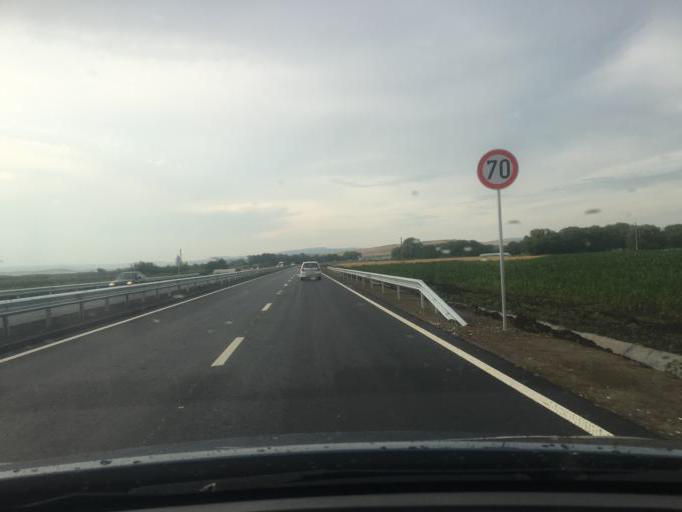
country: BG
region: Burgas
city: Aheloy
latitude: 42.6472
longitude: 27.6369
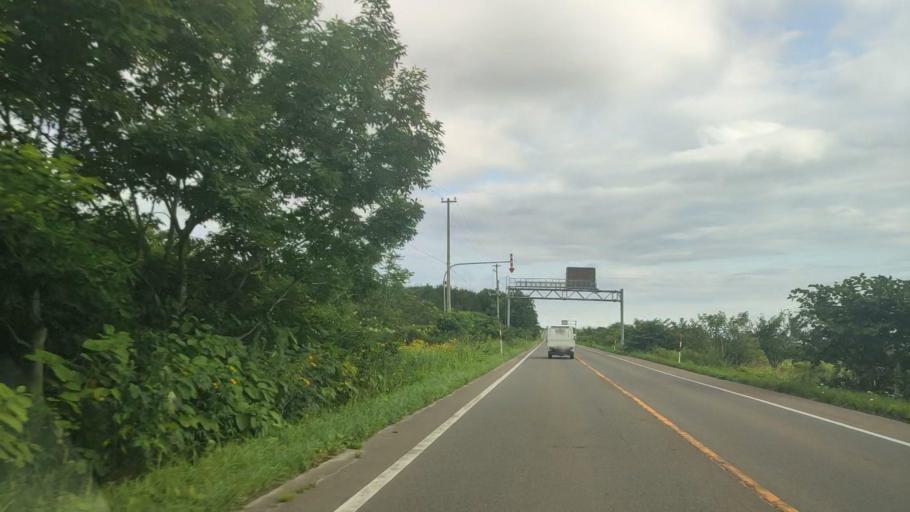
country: JP
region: Hokkaido
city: Niseko Town
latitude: 42.5848
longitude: 140.4511
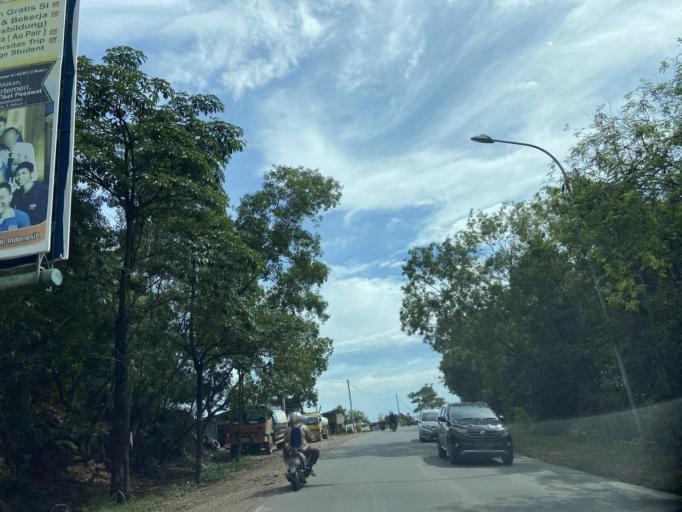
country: SG
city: Singapore
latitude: 1.0539
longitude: 103.9570
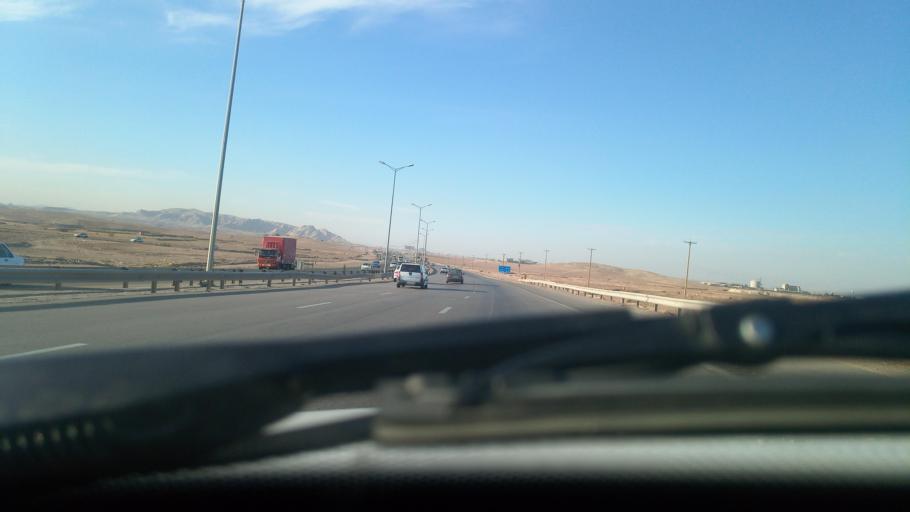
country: IR
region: Razavi Khorasan
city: Mashhad
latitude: 36.0849
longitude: 59.7412
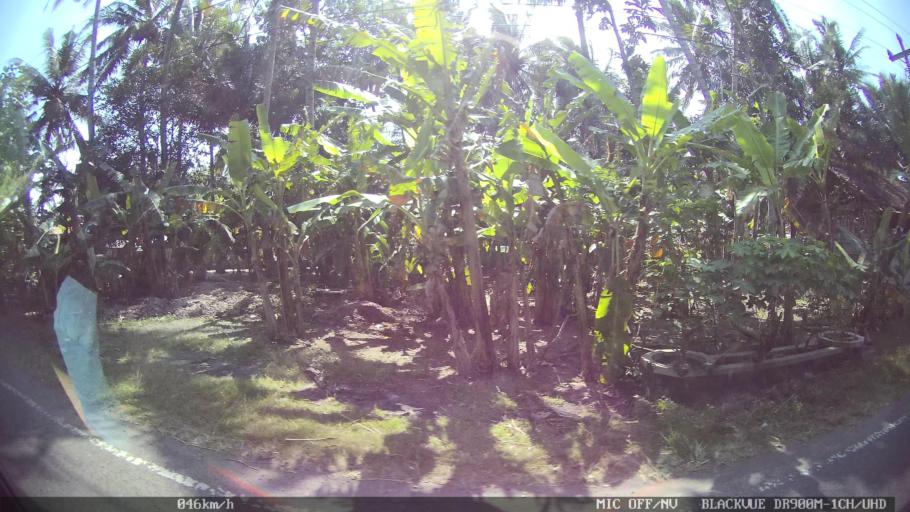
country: ID
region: Daerah Istimewa Yogyakarta
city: Srandakan
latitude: -7.9174
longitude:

○ ○ ○ ○ ○

_Task_
Recast the listing above as a Markdown table with two columns, "No." for the row number and "Entry" for the line, skipping blank lines. Leave the pictures out.

_Result of the task_
| No. | Entry |
|---|---|
| 1 | country: BG |
| 2 | region: Burgas |
| 3 | city: Aheloy |
| 4 | latitude: 42.6472 |
| 5 | longitude: 27.6369 |
| 6 | country: JP |
| 7 | region: Hokkaido |
| 8 | city: Niseko Town |
| 9 | latitude: 42.5848 |
| 10 | longitude: 140.4511 |
| 11 | country: SG |
| 12 | city: Singapore |
| 13 | latitude: 1.0539 |
| 14 | longitude: 103.9570 |
| 15 | country: IR |
| 16 | region: Razavi Khorasan |
| 17 | city: Mashhad |
| 18 | latitude: 36.0849 |
| 19 | longitude: 59.7412 |
| 20 | country: ID |
| 21 | region: Daerah Istimewa Yogyakarta |
| 22 | city: Srandakan |
| 23 | latitude: -7.9174 |
| 24 | longitude: |